A didactic path has been created inside the wood, enriched with arrows and explanatory panels, but, in order not to spoil the natural balance of the place and the rich fauna, it can only be accessed during guided tours.

== Fauna ==
The animal component of the reserve is particularly rich and interesting. There are numerous species of birds that nest in the foliage of the trees and in the bushes of the reserve, among these are: tawny owls, eurasian blackcaps, little owls, eurasian sparrow hawks, woodpeckers, common kingfisher, Cetti's warblers, pheasants, mallards, common moorhens and many others.
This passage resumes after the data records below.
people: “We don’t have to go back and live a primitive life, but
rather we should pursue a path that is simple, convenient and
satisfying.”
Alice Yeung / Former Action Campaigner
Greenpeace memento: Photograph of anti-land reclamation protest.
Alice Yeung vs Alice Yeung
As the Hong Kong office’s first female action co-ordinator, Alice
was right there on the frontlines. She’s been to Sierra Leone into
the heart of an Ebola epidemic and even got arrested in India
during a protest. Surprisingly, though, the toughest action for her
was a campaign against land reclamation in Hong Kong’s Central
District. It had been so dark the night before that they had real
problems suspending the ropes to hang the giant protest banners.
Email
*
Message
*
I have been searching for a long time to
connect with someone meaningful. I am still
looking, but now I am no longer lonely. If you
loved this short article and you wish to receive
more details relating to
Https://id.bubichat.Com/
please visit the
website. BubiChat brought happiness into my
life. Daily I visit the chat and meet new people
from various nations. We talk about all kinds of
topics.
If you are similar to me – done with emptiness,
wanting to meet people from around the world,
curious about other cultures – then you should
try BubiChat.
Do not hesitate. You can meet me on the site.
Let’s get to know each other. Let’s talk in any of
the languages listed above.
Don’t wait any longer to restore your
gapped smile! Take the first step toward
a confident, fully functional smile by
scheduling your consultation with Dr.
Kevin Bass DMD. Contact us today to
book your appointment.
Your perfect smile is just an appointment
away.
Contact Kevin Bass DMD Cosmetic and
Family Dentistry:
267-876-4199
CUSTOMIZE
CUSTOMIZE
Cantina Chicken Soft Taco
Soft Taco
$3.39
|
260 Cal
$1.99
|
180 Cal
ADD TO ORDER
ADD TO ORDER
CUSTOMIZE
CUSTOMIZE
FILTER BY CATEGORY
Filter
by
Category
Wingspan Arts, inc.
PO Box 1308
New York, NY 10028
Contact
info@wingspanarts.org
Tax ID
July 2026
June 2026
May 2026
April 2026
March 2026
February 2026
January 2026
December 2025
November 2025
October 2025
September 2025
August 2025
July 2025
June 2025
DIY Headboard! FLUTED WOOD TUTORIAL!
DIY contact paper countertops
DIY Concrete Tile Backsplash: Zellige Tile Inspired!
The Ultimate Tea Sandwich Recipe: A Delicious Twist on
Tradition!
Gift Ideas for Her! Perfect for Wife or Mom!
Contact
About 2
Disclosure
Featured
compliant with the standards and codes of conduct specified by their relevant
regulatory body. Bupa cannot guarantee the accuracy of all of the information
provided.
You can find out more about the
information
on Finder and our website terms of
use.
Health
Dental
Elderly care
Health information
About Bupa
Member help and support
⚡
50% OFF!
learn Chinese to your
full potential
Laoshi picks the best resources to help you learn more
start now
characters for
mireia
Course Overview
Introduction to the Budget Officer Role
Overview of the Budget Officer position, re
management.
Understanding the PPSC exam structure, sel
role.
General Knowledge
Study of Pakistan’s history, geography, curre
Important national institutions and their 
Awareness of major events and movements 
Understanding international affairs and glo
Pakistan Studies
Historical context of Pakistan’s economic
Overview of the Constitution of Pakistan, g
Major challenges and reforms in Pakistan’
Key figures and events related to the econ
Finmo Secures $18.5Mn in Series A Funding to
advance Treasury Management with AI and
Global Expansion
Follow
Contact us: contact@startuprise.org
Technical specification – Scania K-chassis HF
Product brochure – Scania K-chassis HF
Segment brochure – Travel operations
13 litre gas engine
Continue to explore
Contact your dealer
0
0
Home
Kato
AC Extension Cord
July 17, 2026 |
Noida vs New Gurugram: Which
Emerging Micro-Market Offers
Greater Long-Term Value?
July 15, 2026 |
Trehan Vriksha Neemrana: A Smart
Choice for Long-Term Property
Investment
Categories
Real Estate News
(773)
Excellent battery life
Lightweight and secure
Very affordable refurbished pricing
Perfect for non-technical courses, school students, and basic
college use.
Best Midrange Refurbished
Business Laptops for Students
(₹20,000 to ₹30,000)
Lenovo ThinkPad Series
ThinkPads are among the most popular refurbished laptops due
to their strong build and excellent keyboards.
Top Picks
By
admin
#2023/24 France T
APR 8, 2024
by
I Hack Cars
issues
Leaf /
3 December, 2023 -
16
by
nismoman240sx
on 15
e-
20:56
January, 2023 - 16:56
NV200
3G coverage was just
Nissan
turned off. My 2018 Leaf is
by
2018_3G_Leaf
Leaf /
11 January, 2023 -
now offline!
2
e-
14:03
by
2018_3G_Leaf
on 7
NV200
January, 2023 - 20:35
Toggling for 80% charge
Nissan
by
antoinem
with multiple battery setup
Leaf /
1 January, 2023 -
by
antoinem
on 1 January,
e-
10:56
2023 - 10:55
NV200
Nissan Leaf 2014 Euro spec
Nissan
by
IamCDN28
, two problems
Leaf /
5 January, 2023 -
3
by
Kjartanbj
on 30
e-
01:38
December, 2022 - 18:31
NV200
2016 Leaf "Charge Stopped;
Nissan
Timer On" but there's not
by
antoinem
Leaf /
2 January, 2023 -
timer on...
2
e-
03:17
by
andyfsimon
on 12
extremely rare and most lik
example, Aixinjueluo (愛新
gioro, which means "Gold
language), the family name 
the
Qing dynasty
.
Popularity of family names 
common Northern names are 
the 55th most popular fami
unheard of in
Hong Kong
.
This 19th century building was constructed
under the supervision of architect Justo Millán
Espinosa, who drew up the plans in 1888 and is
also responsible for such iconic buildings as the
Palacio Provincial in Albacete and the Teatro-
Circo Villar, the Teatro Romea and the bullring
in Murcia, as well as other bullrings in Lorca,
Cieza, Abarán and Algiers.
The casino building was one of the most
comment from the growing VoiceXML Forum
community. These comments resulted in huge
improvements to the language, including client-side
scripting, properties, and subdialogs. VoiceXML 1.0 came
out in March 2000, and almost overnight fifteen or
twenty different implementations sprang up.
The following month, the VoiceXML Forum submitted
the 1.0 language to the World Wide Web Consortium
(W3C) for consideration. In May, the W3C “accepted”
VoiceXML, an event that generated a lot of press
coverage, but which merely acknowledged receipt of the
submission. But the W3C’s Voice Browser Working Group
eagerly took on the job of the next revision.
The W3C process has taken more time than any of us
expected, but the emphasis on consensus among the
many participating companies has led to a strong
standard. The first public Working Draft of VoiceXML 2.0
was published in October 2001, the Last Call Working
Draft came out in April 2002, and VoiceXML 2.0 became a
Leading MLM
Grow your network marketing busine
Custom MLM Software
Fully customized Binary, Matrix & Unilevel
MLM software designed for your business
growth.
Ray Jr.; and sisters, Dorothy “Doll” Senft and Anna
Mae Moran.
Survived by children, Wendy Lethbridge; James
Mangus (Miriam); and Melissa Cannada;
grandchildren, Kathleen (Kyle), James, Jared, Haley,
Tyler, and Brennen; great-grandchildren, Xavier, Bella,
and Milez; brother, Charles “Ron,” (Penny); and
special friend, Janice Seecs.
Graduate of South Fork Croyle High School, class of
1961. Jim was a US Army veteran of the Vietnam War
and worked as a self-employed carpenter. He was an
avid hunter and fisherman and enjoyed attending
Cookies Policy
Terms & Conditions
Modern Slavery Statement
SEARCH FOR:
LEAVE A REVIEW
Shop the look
There are several species of mammals that populate the park, including: brown long-eared bats, edible dormice, squirrels, hares, badgers, foxes, weasels and wild boars.

== Flora ==
The reserve, together with the complex of the other lowland forests of the Ticino Valley, represents one of the very rare examples of forest vegetation of the Po Valley, of very low anthropic disturbance and represents the faithful testimony of an ancient naturalistic botanical heritage. The maximum height of the tallest trees is around 30/35 meters. The most common species are English oaks, elms, hornbeams and black poplars, while in the more humid areas there are silver poplars, common alders and white willows. A non-native essence is also fairly widespread: Robinia pseudoacacia. The shrub layer is also very rich, which offers nourishment and shelter to many animals, in fact there are hazelnuts, common hawthorns and elderberries, while the grassy layer is characterized by the presence, among other essences, of anemones, dog's tooth violets, horsetails, lesser periwinkles and wood violets.